Come to think about it, it has been almost 3 months since I last went for a karaoke session. I have the urge to go and sing now – I’m not someone who will be satisfied by just singing in the bathroom! Of course going for karaoke sessions in Hong Kong aren’t as cheap as it would be in places like Shanghai, but if the environment is good, the company is good and the service is good, I definitely don’t mind paying for a good karaoke session!
I’ve been thinking about my work for the past couple of days (and thus all those posts about me wondering about being a teacher). I somehow feel that I’m not all that good teaching people certain things. I mean, I know how to show others how to get certain things done, but when it comes to teaching I just have no idea. Perhaps I’m demanding too much, but when the kids in class do not seem interested in whatever I’m doing despite my best efforts to make them as intriguing as possible, it can get a bit demoralising.
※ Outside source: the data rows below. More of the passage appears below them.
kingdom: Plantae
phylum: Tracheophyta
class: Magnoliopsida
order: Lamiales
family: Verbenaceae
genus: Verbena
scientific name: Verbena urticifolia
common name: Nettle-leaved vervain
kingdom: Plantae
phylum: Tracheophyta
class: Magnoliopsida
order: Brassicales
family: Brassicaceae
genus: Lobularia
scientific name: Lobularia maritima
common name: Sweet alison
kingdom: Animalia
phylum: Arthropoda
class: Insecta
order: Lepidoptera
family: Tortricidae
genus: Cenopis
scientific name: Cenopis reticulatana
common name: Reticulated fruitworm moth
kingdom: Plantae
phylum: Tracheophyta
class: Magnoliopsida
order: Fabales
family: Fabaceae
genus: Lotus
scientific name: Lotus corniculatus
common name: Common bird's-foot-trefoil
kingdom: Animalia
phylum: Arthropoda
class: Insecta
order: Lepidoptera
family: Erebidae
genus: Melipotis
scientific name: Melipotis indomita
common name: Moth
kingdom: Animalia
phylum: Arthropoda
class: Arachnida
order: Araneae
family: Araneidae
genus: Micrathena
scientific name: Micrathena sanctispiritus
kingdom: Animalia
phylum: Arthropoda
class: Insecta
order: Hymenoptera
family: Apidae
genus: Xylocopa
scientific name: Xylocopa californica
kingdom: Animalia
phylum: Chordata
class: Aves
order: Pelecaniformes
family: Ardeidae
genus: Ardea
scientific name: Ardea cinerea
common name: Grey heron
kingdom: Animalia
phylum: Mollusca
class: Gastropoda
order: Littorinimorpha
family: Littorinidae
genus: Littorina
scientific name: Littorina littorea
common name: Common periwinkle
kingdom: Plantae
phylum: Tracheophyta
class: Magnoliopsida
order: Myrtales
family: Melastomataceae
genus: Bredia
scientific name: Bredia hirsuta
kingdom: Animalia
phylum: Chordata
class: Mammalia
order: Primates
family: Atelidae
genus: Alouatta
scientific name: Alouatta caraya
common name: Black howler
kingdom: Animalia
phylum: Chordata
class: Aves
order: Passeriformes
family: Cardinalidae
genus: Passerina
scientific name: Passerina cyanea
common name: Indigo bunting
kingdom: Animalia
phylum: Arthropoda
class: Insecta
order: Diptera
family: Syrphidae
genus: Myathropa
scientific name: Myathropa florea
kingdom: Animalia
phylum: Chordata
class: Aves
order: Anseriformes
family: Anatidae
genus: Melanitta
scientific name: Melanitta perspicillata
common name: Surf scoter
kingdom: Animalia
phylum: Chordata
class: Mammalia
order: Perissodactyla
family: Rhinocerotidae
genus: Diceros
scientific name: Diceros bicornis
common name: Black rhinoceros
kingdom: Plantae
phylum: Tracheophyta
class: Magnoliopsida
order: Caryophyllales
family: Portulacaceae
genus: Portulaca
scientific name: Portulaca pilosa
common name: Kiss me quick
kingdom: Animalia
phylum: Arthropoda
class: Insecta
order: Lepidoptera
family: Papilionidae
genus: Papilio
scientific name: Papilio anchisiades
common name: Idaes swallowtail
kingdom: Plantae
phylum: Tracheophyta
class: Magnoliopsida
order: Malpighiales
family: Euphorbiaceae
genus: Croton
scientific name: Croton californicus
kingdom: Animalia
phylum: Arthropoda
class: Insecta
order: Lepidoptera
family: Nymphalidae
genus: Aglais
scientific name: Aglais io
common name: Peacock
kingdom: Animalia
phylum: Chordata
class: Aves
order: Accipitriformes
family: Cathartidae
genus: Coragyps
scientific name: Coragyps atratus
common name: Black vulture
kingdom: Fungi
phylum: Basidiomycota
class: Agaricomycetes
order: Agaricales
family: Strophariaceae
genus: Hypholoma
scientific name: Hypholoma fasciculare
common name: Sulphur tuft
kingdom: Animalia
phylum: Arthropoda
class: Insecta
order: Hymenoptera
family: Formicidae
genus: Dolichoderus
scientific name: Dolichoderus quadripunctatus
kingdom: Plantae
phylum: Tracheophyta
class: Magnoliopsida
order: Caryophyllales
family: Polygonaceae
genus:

But at the same time, when the kids laugh at the lame jokes that I’m telling or answering my all-too-easy questions, suddenly the kind of satisfaction would start to run all over again, and I feel energized to go on.
I know it’s still a pretty long way to go before my contract expires on 31 July, but I really don’t know when the day comes, what kind of feelings would I be having – would it be a “Thank God it’s all over” or “Oh my God it’s all over”? I certainly hope it would be the latter case, but I’m not sure. Let’s see how things would turn out to be.